Paragraphe argumenté
À partir des informations extraites des documents et de vos connaissances personnelles, vous rédigerez un paragraphe argumenté d'une vingtaine de lignes montrant les mutations de l'industrie française et leurs conséquences sur la localisation des espaces industriels.

Corrigé

Questions
Documents 1 et 2
Les anciennes régions industrielles françaises étaient localisées au nord-est du pays, notamment dans l'agglomération parisienne et la basse vallée de la Seine, dans le sillon rhodanien et dans les régions du Nord et de l'Est. Industrie charbonnière, sidérurgie et textile étaient les activités principales.
Document 3
Un technopôle se caractérise par l'association de la recherche fondamentale de la recherche-développement et de l'industrie.
Documents 1, 2 et 3
Les facteurs de localisation des industries nouvelles sont un cadre attractif (mer et soleil), l'ouverture européenne et la connexion aux réseaux de transports, ainsi que la présence de technopôles.
Paragraphe argumenté
Comme les autres pays industrialisés, la France a connu au cours des dernières décennies une mutation de ses activités industrielles dans un cadre général de désindustrialisation.

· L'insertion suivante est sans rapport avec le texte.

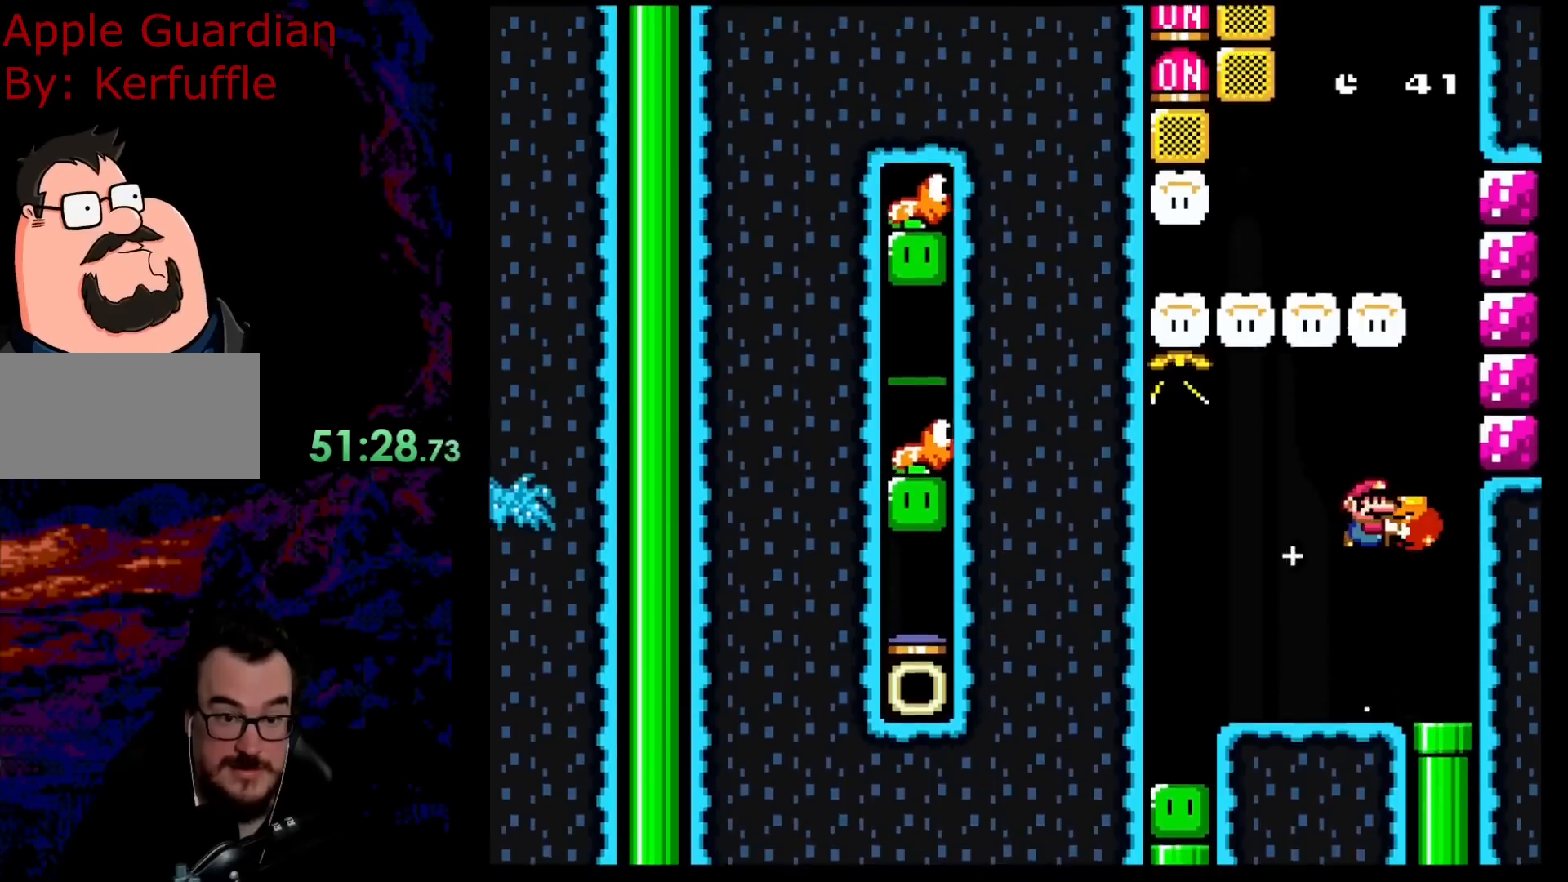
{"buttons": ["B", "Y", "DPAD_RIGHT"], "events": []}
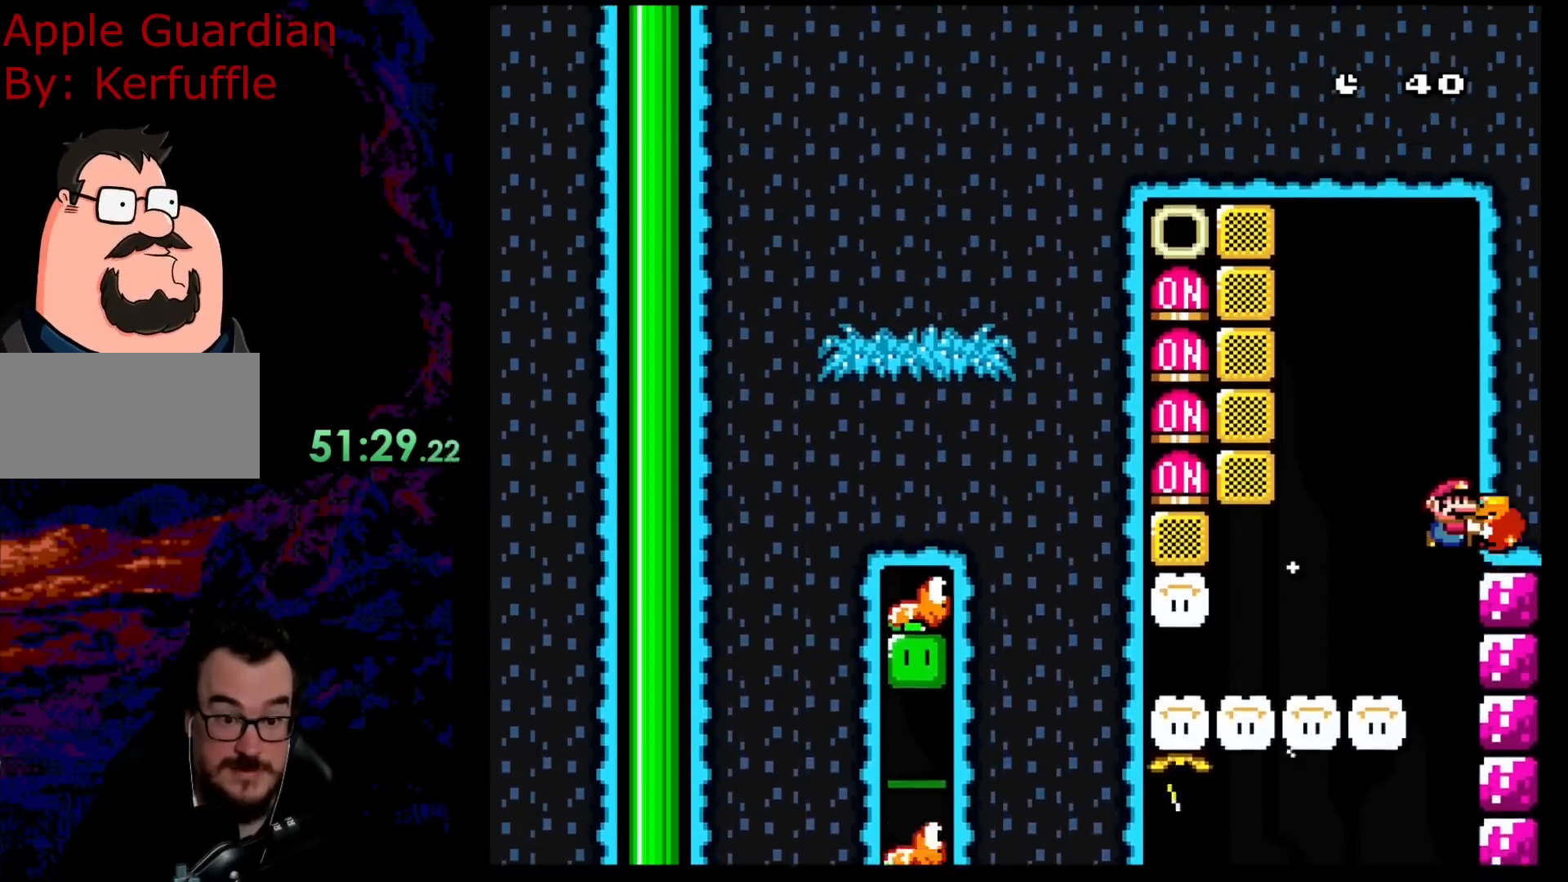
{"buttons": ["Y", "DPAD_RIGHT"], "events": [[33, "DPAD_RIGHT", "up"], [67, "DPAD_LEFT", "down"], [250, "B", "up"], [300, "Y", "up"], [400, "DPAD_LEFT", "up"], [450, "DPAD_RIGHT", "down"], [450, "Y", "down"]]}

Les activités industrielles héritées de la première révolution industrielle (exploitations minières, sidérurgie, textile) ont peu à peu disparu, laissant derrière elles friches industrielles et chômage. Il était devenu beaucoup moins coûteux d'importer ces produits que de les fabriquer en France. Des activités comme l'automobile ou la construction navale ont elles aussi connu une forte baisse d'effectifs mais, en misant sur l'innovation, elles sont en meilleure santé aujourd'hui. Cependant, de grands « sites historiques » de ces productions ont définitivement disparu (Renault Billancourt, par exemple), et une partie des productions ont été délocalisées à l'étranger. Ce sont les industries de pointe qui sont aujourd'hui en meilleure santé, ainsi que le secteur agroalimentaire du fait de la puissance agricole française. Airbus ou Ariane Espace, réalisations européennes orchestrées par les Français, sont la vitrine de cette technologie française qui s'exporte. Ces « nouvelles » industries n'ont pas les mêmes besoins que les anciennes : une main-d'œuvre moins nombreuse mais plus qualifiée, des connexions à la route et aux aéroports plus qu'au rail, l'indépendance par rapport aux besoins en énergie (l'électricité est disponible partout et circule rapidement) qui permet de rechercher des sites agréables, ensoleillés par exemple. Elle s'appuie beaucoup sur la recherche (technopôles).
Cela a entraîné une évolution des localisations industrielles, même si les 3/4 des emplois industriels sont toujours situés à l'est de la ligne Le Havre-Marseille. Les régions du Sud et de l'Ouest sont sous-industrialisées mais attractives car elles allient technopôles et cadre de vie attrayant. Au contraire, les régions du Nord et de l'Est gardaient une image négative de « pays noirs » sinistrés par la crise des industries anciennes. Cette image évolue à son tour : la mégalopole européenne toute proche et l'ouverture sur l'axe rhénan sont des atouts importants pour ces régions qui voient à présent de grandes entreprises s'y implanter.
La transformation de l'espace industriel français a donc accompagné la modernisation de notre industrie.
© rue des écoles. Tous droits réservés.